**RECORDED DATA**
Content starts
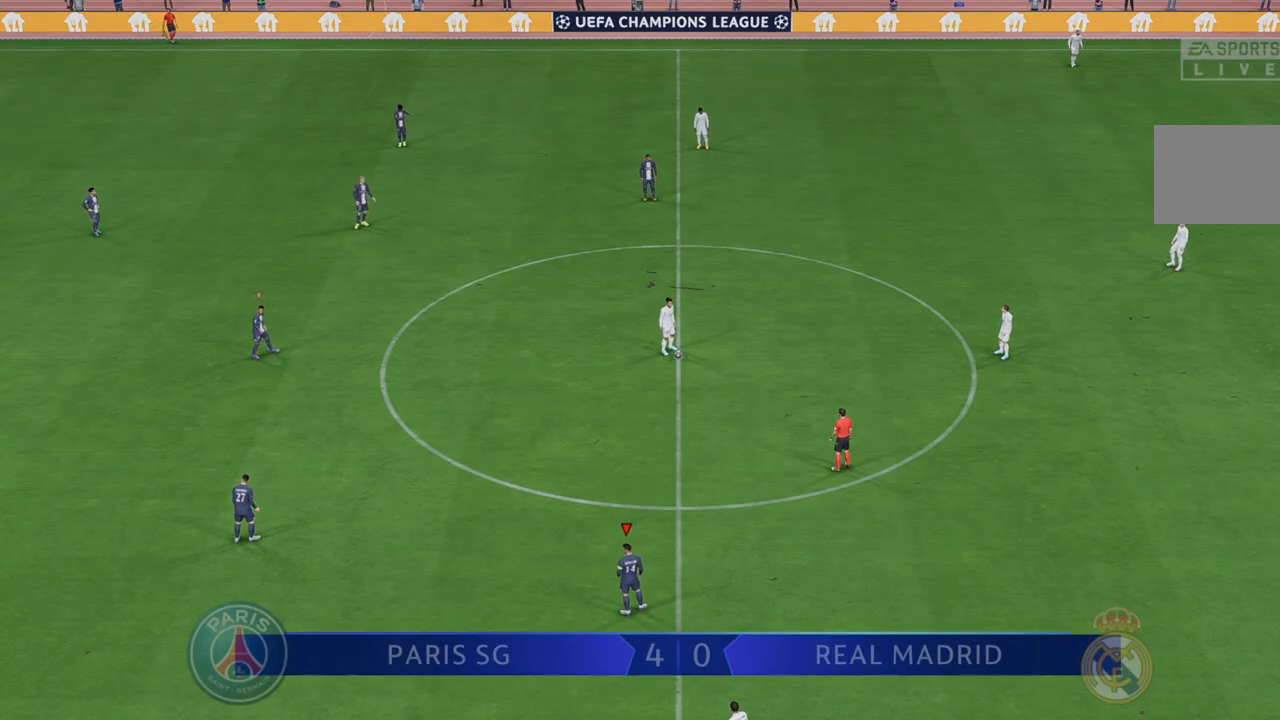
{"buttons": ["R2"], "left_stick": "up-right", "right_stick": "center", "events": [[67, "left_stick", "up-right"]]}
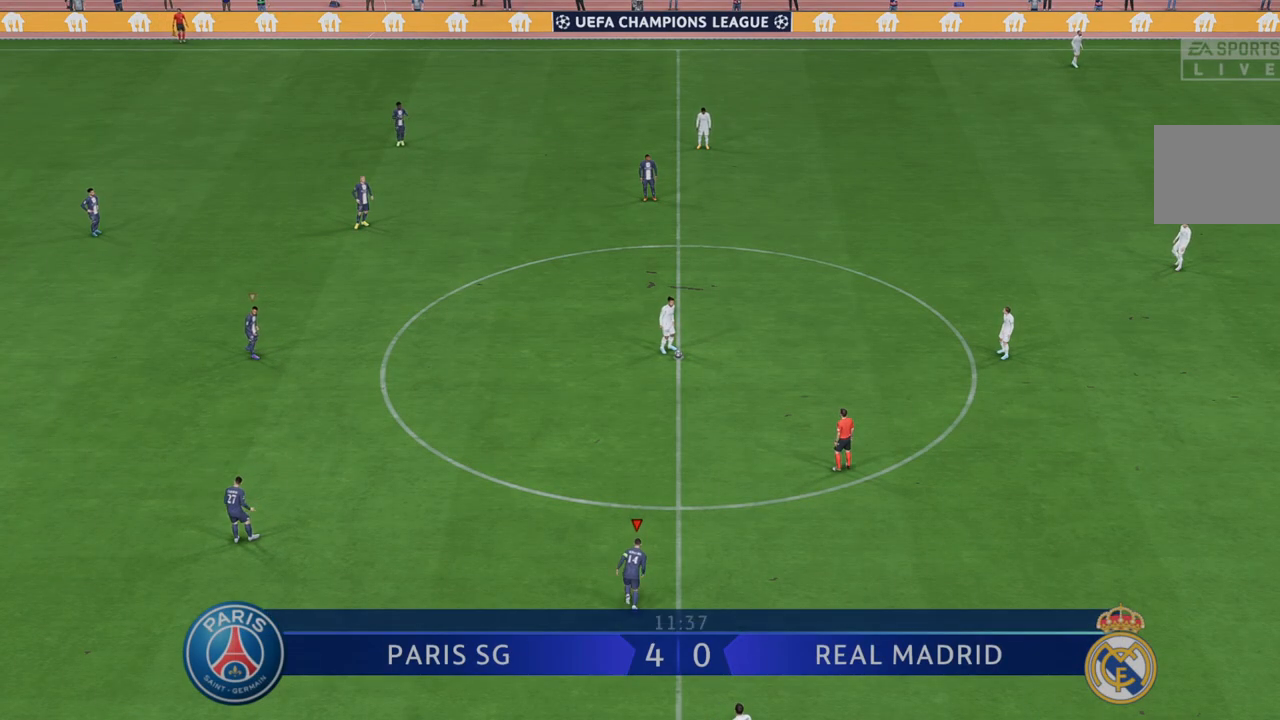
{"buttons": ["R2"], "left_stick": "up-right", "right_stick": "center", "events": []}
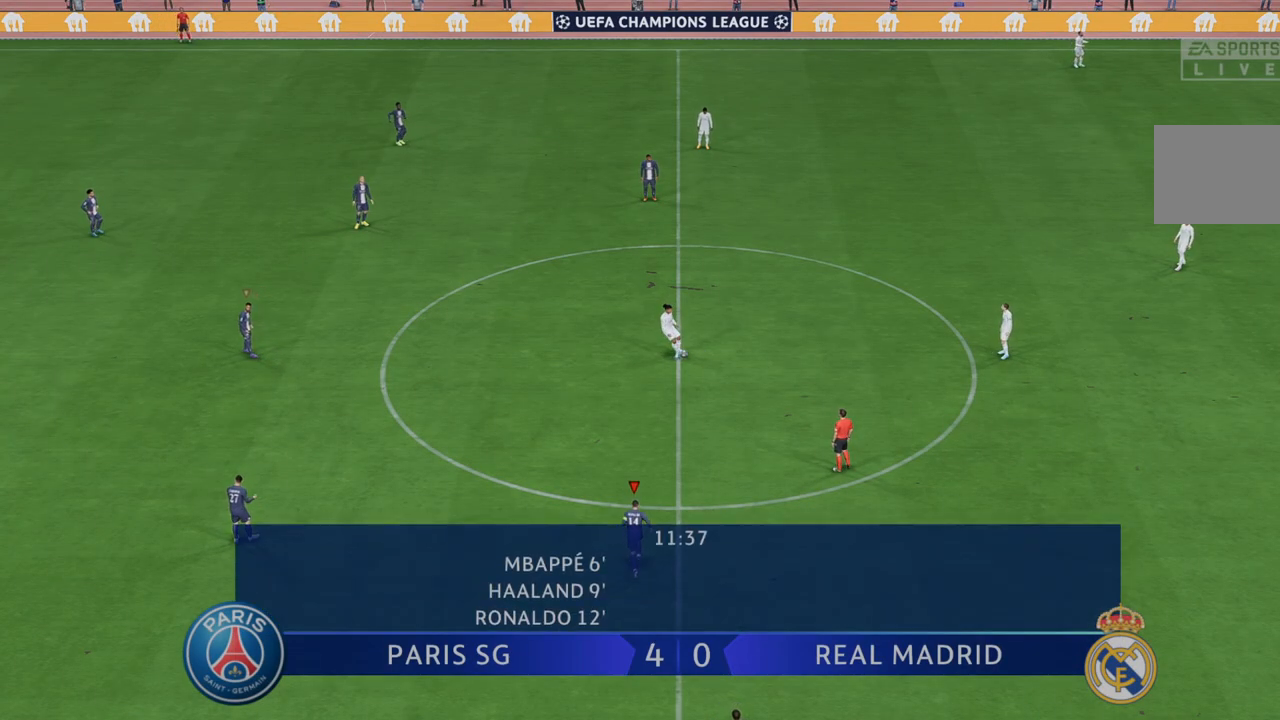
{"buttons": ["R2"], "left_stick": "up-right", "right_stick": "center", "events": []}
Content ends
**TASK**
Write out the material above precisely, leaving each picture behind.

**EXERCISE RESPONSE**
{"buttons": ["R2"], "left_stick": "up-right", "right_stick": "center", "events": [[67, "left_stick", "up-right"]]}
{"buttons": ["R2"], "left_stick": "up-right", "right_stick": "center", "events": []}
{"buttons": ["R2"], "left_stick": "up-right", "right_stick": "center", "events": []}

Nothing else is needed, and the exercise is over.